Saved data entries:
----

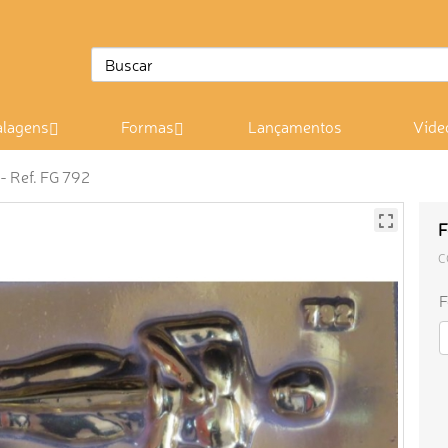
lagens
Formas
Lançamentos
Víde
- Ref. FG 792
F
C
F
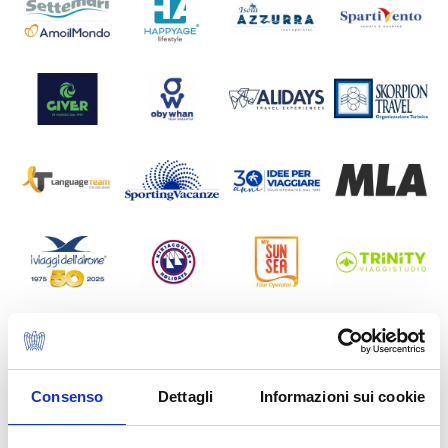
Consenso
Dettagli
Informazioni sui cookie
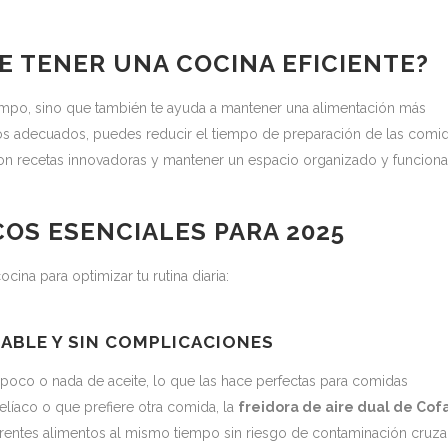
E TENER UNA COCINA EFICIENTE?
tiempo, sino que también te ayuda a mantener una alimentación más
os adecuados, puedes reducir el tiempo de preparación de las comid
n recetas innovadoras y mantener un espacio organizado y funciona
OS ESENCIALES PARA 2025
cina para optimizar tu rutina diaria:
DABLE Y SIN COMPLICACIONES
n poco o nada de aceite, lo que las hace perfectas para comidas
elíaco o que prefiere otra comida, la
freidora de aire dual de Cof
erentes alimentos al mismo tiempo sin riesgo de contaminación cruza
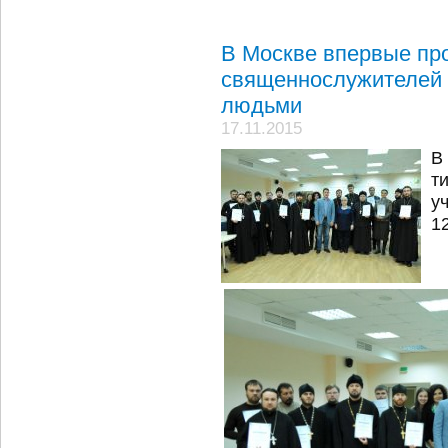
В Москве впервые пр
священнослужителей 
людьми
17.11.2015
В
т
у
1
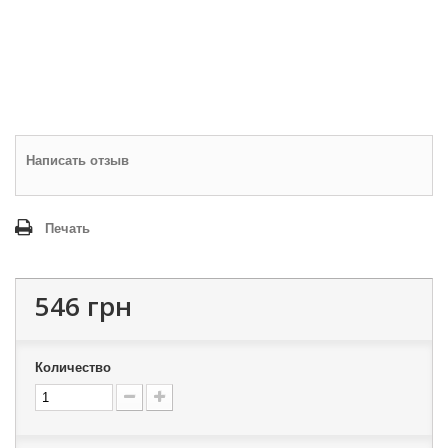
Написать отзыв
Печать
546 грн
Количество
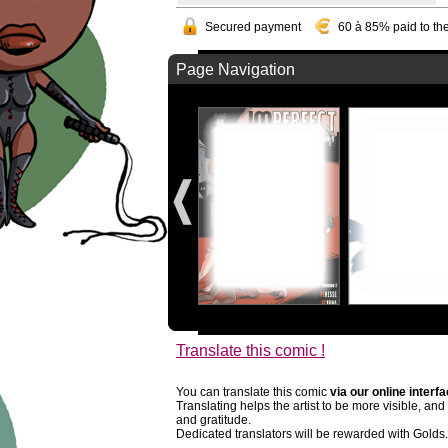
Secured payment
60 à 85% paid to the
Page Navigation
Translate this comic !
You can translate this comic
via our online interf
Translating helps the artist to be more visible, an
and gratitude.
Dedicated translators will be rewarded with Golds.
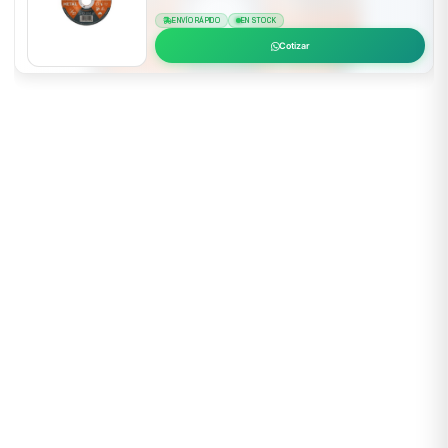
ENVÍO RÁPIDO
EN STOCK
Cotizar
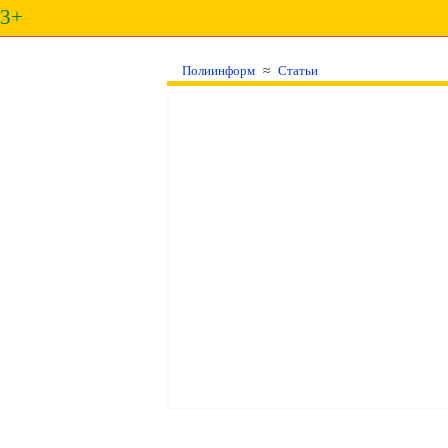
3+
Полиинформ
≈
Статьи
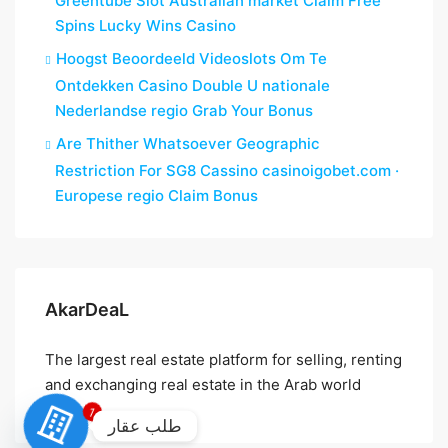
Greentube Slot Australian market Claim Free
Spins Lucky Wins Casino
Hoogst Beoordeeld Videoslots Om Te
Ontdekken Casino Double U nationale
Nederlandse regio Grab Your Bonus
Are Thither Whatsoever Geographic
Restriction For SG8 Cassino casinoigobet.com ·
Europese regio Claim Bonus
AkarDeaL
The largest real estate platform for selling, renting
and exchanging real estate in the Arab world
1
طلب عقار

----

[To-do item] Please print the part of the records that opens with the line containing "Greentube Slot Australian market Claim Free" and runs through the end of the records, reproducing every line exactly.

[Completed exercise]
Greentube Slot Australian market Claim Free
Spins Lucky Wins Casino
Hoogst Beoordeeld Videoslots Om Te
Ontdekken Casino Double U nationale
Nederlandse regio Grab Your Bonus
Are Thither Whatsoever Geographic
Restriction For SG8 Cassino casinoigobet.com ·
Europese regio Claim Bonus
AkarDeaL
The largest real estate platform for selling, renting
and exchanging real estate in the Arab world
1
طلب عقار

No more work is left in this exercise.